Make sure you are clear about your use of terms (SAP terminology) when speaking with ABAB developers in your role as the SAP Translation Coordinator!
Source language & target language
Translations are always from a source language to a target language.
The language in which the developers work (original language of an object). It can be identical to the source language of a translation, but it doesn’t have to be.
If objects are to be translated into a target language from a source language other than the one in which the objects were developed, you need to wait until the translation into the source language is available.
A graph reflects different combinations of original language, source language, and target language. All of these so called translation directions are grouped together in a translation graph. Worklist runs for translation can only be generated when proper translation graphs have been defined.

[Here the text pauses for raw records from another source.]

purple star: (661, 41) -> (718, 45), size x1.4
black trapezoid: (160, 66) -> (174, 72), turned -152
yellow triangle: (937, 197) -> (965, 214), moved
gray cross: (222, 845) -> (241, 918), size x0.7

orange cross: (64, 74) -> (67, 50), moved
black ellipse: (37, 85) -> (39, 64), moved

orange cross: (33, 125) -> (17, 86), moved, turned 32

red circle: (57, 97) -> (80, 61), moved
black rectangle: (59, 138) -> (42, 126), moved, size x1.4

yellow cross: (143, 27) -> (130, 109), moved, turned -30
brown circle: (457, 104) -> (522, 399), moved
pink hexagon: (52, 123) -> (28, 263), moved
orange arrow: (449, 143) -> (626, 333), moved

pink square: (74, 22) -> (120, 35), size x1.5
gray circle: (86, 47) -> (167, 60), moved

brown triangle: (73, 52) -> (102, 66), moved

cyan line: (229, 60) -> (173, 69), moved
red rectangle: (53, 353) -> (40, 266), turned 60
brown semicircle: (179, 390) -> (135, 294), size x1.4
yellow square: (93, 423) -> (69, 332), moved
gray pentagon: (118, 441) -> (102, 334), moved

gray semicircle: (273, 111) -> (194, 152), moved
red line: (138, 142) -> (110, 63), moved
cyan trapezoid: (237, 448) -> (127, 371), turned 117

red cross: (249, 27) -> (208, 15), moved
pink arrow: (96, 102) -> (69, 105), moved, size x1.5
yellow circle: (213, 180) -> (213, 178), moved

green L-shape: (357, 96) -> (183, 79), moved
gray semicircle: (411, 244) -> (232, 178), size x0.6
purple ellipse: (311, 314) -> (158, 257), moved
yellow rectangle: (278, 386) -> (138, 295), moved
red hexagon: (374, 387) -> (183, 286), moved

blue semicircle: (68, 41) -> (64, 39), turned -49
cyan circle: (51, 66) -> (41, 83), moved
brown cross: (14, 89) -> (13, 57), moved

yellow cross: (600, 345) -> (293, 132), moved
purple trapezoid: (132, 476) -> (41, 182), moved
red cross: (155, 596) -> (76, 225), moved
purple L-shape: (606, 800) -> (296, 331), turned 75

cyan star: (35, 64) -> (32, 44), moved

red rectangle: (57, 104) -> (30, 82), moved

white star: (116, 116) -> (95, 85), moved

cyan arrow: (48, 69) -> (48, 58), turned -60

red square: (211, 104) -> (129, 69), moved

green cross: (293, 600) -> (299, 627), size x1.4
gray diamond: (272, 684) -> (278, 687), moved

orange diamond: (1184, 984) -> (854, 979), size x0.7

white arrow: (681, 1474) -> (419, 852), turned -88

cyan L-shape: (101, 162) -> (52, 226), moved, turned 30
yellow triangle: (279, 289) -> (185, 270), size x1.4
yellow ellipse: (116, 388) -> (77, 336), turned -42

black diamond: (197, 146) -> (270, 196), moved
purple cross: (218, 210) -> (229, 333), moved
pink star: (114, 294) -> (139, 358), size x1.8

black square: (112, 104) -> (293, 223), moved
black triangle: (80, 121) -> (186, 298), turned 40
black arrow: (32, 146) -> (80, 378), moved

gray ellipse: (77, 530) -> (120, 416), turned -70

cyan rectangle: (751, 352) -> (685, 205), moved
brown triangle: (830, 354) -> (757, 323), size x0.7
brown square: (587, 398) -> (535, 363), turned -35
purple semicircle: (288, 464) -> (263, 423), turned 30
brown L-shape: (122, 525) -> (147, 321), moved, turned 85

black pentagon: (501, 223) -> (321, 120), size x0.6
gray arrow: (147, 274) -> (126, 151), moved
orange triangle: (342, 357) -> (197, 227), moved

Collections are used to group objects that belong together logically. In the ABAP environment, a package is automatically assigned to a collection. Collection = development class (4.6c) or package (NW 6x).
Note: the term “Collection” in the translation environment is not the same as in the development environment
Texts (UI elements) are assigned to particular object types. An object type indicates where and how these texts are used.
Examples: Menu entry, program texts, Messages, …
Object list, evaluation
Object lists, which are not language-dependent, contain a subgroup of all objects in the system that can be translated. You set various parameters to determine which objects are included in an object list, in accordance with your translation objectives. The objects which are included in the object list build the basis of language-dependent Evaluations. Those Evaluations are used to create the global worklist.
A list of objects available for translation of a target language. Worklists can be created based on object lists, collections or transport requests. They are target language dependent. Two types of worklists exist: global and personal.
Short texts, long texts
Short texts are strings appearing on the UI directly. A short text can be a single string or a group of strings (e.g. if a sentence is splitted to multiple strings). Long texts are objects which are not appearing on the UI directly. They contain more lines belonging together (e.g. F1-help texts, forms, dialog texts).